▶ _Instructions to follow_: Everything in the listing below must be duplicated exactly.

▶ _Listed records_:
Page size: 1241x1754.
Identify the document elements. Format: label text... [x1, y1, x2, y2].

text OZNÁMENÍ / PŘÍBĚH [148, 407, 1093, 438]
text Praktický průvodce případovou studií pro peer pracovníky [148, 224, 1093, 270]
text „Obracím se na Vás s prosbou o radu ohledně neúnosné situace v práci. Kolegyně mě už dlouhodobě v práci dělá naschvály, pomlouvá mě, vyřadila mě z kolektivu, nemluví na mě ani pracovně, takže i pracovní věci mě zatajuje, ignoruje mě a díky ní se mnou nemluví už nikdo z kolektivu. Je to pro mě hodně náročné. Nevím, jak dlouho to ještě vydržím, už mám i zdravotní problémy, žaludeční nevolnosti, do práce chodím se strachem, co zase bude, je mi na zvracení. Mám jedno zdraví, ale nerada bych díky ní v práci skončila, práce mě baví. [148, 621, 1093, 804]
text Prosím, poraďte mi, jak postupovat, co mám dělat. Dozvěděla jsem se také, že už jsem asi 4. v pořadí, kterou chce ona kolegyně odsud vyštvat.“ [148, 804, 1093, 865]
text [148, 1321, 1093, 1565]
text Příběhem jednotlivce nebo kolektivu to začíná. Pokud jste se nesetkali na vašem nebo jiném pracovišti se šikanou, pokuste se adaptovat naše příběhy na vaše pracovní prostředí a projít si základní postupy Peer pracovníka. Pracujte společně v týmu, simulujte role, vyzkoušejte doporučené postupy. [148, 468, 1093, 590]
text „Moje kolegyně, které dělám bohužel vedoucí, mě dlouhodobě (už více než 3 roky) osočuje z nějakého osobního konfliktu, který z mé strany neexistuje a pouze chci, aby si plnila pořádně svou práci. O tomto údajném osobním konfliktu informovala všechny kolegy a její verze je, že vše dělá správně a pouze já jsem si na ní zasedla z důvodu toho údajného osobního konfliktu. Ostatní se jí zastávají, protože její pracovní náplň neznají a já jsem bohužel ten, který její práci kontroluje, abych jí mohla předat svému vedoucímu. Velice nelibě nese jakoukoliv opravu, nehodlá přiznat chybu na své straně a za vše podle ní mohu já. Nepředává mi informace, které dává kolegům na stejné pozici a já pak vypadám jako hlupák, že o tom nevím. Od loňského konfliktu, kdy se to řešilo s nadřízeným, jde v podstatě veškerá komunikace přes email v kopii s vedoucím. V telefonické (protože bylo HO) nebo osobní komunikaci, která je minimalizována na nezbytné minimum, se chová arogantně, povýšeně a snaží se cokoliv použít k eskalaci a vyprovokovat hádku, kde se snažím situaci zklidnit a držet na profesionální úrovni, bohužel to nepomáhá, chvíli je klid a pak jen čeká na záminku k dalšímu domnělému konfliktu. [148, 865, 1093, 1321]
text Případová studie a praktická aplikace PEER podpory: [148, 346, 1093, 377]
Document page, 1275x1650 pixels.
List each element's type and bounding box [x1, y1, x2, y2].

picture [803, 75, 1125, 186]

▶ _Result below_:
Page size: 1241x1754.
Identify the document elements. Format: label text... [x1, y1, x2, y2].

text OZNÁMENÍ / PŘÍBĚH [148, 407, 1093, 438]
text Praktický průvodce případovou studií pro peer pracovníky [148, 224, 1093, 270]
text „Obracím se na Vás s prosbou o radu ohledně neúnosné situace v práci. Kolegyně mě už dlouhodobě v práci dělá naschvály, pomlouvá mě, vyřadila mě z kolektivu, nemluví na mě ani pracovně, takže i pracovní věci mě zatajuje, ignoruje mě a díky ní se mnou nemluví už nikdo z kolektivu. Je to pro mě hodně náročné. Nevím, jak dlouho to ještě vydržím, už mám i zdravotní problémy, žaludeční nevolnosti, do práce chodím se strachem, co zase bude, je mi na zvracení. Mám jedno zdraví, ale nerada bych díky ní v práci skončila, práce mě baví. [148, 621, 1093, 804]
text Prosím, poraďte mi, jak postupovat, co mám dělat. Dozvěděla jsem se také, že už jsem asi 4. v pořadí, kterou chce ona kolegyně odsud vyštvat.“ [148, 804, 1093, 865]
text [148, 1321, 1093, 1565]
text Příběhem jednotlivce nebo kolektivu to začíná. Pokud jste se nesetkali na vašem nebo jiném pracovišti se šikanou, pokuste se adaptovat naše příběhy na vaše pracovní prostředí a projít si základní postupy Peer pracovníka. Pracujte společně v týmu, simulujte role, vyzkoušejte doporučené postupy. [148, 468, 1093, 590]
text „Moje kolegyně, které dělám bohužel vedoucí, mě dlouhodobě (už více než 3 roky) osočuje z nějakého osobního konfliktu, který z mé strany neexistuje a pouze chci, aby si plnila pořádně svou práci. O tomto údajném osobním konfliktu informovala všechny kolegy a její verze je, že vše dělá správně a pouze já jsem si na ní zasedla z důvodu toho údajného osobního konfliktu. Ostatní se jí zastávají, protože její pracovní náplň neznají a já jsem bohužel ten, který její práci kontroluje, abych jí mohla předat svému vedoucímu. Velice nelibě nese jakoukoliv opravu, nehodlá přiznat chybu na své straně a za vše podle ní mohu já. Nepředává mi informace, které dává kolegům na stejné pozici a já pak vypadám jako hlupák, že o tom nevím. Od loňského konfliktu, kdy se to řešilo s nadřízeným, jde v podstatě veškerá komunikace přes email v kopii s vedoucím. V telefonické (protože bylo HO) nebo osobní komunikaci, která je minimalizována na nezbytné minimum, se chová arogantně, povýšeně a snaží se cokoliv použít k eskalaci a vyprovokovat hádku, kde se snažím situaci zklidnit a držet na profesionální úrovni, bohužel to nepomáhá, chvíli je klid a pak jen čeká na záminku k dalšímu domnělému konfliktu. [148, 865, 1093, 1321]
text Případová studie a praktická aplikace PEER podpory: [148, 346, 1093, 377]
Document page, 1275x1650 pixels.
List each element's type and bounding box [x1, y1, x2, y2].

picture [803, 75, 1125, 186]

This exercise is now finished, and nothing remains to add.